How could a review of public services have any credibility without the input of the women who, in many cases, are at the front end of dealing with their children's education, or their health?

The processes of transforming the face and the agenda of our party go hand in hand.

We will be drawing on the brightest and the best, men and women, within and without the party, to help us understand the fundamental challenges facing Britain and to develop creative and radical solutions.

We're going to take our time to get things right, and to enable everyone's voice to be heard. We're going to be totally open and transparent. Everything the policy groups do will be published online.

If good ideas are generated along the way, that the Government, business, or anyone else wants to put into practice, that's fantastic.

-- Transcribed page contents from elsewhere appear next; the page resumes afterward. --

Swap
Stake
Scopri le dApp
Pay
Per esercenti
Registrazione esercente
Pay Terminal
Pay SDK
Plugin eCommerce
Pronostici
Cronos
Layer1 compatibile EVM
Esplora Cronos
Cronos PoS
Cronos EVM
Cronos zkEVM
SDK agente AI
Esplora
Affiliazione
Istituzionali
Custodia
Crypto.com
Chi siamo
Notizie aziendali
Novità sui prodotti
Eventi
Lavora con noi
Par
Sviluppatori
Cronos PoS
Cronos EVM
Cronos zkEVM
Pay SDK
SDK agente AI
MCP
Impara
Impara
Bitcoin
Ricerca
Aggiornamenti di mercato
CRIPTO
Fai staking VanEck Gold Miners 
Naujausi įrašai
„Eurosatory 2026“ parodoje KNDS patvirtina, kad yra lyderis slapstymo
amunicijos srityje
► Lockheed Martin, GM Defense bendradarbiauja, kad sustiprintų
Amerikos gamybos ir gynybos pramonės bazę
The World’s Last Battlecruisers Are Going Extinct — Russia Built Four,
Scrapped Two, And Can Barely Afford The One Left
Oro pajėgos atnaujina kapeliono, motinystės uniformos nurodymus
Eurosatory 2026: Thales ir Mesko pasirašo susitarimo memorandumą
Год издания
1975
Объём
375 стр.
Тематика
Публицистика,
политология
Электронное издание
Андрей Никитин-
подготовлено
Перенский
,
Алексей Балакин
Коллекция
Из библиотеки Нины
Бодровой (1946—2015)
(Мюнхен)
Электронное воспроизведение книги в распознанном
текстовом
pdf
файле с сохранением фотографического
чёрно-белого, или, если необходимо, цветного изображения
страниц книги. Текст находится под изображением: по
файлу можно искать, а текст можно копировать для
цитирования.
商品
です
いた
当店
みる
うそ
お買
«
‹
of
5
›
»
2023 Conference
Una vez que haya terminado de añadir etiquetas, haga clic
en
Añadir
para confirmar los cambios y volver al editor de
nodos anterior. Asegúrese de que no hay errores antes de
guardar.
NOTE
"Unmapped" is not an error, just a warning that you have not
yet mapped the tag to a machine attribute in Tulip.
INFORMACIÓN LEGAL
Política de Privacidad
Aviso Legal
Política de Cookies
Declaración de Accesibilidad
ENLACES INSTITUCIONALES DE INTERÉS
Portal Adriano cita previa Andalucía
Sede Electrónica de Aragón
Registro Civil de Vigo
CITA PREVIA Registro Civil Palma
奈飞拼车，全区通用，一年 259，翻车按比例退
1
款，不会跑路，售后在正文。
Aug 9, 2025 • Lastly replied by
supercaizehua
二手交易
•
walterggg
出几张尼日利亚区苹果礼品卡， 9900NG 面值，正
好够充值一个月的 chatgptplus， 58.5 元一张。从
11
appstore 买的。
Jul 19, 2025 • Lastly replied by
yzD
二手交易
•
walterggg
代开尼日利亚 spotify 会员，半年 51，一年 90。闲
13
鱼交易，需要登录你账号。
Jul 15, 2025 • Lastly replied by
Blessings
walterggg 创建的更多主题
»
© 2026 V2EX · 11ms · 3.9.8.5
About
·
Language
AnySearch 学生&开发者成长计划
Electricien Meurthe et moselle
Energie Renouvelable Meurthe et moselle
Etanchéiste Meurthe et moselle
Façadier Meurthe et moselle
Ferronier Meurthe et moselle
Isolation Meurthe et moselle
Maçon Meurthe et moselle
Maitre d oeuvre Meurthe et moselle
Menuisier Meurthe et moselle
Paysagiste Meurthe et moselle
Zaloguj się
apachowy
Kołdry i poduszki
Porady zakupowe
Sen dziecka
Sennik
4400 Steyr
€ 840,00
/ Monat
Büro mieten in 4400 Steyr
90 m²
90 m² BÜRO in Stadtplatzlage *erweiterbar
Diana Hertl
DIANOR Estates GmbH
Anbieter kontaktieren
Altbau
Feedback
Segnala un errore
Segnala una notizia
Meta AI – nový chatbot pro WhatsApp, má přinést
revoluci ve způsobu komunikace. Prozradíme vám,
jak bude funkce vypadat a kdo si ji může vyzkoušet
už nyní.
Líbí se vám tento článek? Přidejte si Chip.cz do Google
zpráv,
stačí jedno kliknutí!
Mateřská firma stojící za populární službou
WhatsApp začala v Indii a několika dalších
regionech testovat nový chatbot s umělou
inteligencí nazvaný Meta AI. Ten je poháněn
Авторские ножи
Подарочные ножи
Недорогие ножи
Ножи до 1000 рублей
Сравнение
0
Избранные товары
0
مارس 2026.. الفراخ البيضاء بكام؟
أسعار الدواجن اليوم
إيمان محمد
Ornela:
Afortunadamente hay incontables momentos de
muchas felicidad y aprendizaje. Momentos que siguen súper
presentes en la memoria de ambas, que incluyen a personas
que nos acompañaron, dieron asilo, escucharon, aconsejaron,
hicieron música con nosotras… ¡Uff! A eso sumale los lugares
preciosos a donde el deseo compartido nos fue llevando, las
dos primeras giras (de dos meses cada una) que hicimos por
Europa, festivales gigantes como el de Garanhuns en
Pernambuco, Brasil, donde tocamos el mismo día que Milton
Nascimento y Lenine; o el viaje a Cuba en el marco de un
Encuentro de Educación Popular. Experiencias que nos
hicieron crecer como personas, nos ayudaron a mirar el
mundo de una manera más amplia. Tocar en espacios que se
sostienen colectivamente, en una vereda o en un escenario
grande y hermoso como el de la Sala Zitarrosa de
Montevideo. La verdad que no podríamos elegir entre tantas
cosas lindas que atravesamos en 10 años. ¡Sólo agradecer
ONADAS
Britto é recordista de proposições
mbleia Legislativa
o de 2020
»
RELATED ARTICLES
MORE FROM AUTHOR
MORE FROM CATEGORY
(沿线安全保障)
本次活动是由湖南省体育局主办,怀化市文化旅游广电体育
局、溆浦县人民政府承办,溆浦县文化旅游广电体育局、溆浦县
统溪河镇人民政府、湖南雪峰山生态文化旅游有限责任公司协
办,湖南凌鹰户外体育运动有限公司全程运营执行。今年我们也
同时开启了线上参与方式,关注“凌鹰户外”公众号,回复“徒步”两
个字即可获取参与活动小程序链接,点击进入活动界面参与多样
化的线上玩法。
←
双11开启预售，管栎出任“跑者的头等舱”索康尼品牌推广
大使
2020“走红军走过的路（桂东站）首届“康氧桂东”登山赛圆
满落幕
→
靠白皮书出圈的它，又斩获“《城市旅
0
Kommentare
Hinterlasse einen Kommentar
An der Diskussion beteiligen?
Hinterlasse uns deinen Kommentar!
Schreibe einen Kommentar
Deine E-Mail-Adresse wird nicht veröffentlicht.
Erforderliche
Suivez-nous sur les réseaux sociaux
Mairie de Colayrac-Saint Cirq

We will have made positive change happen, which is our only aim.

You can get involved today in the policy groups that have already been launched, go to socialjusticechallenge.com or qualityoflifechallenge.com.

The policy groups will report in 18 months. I want those 18 months to be the most exciting and creative 18 months of political discussion this country has ever seen.

Everything we do will be guided by the two core values at the heart of my kind of Conservatism: trusting people, and sharing responsibility.

I believe that the more you trust people, the more power and responsibility you give them, the stronger they and society become. And I believe passionately that we're all in this together - individuals, families, government, business, voluntary organisations.

We have a shared responsibility for our shared future.

Trusting people, and sharing responsibility.

These are the values we need to meet the challenges of the modern world. It's an incredible honour and privilege to lead the Conservative party, and to have been given, through the result of the leadership contest, the authority to change the party so it reflects Britain today, the Britain that I live in and love and a Britain that has embraced diversity and been strengthened by it

I have outlined my plan for ensuring that our party capitalises on all the assets of this fantastic country.

And I hope, over the next weeks, months and years, that millions of our fellow citizens will want to join us, to build a modern, compassionate Conservative party, to help address the big challenges our society faces. and to be a growing voice for change, optimism and hope.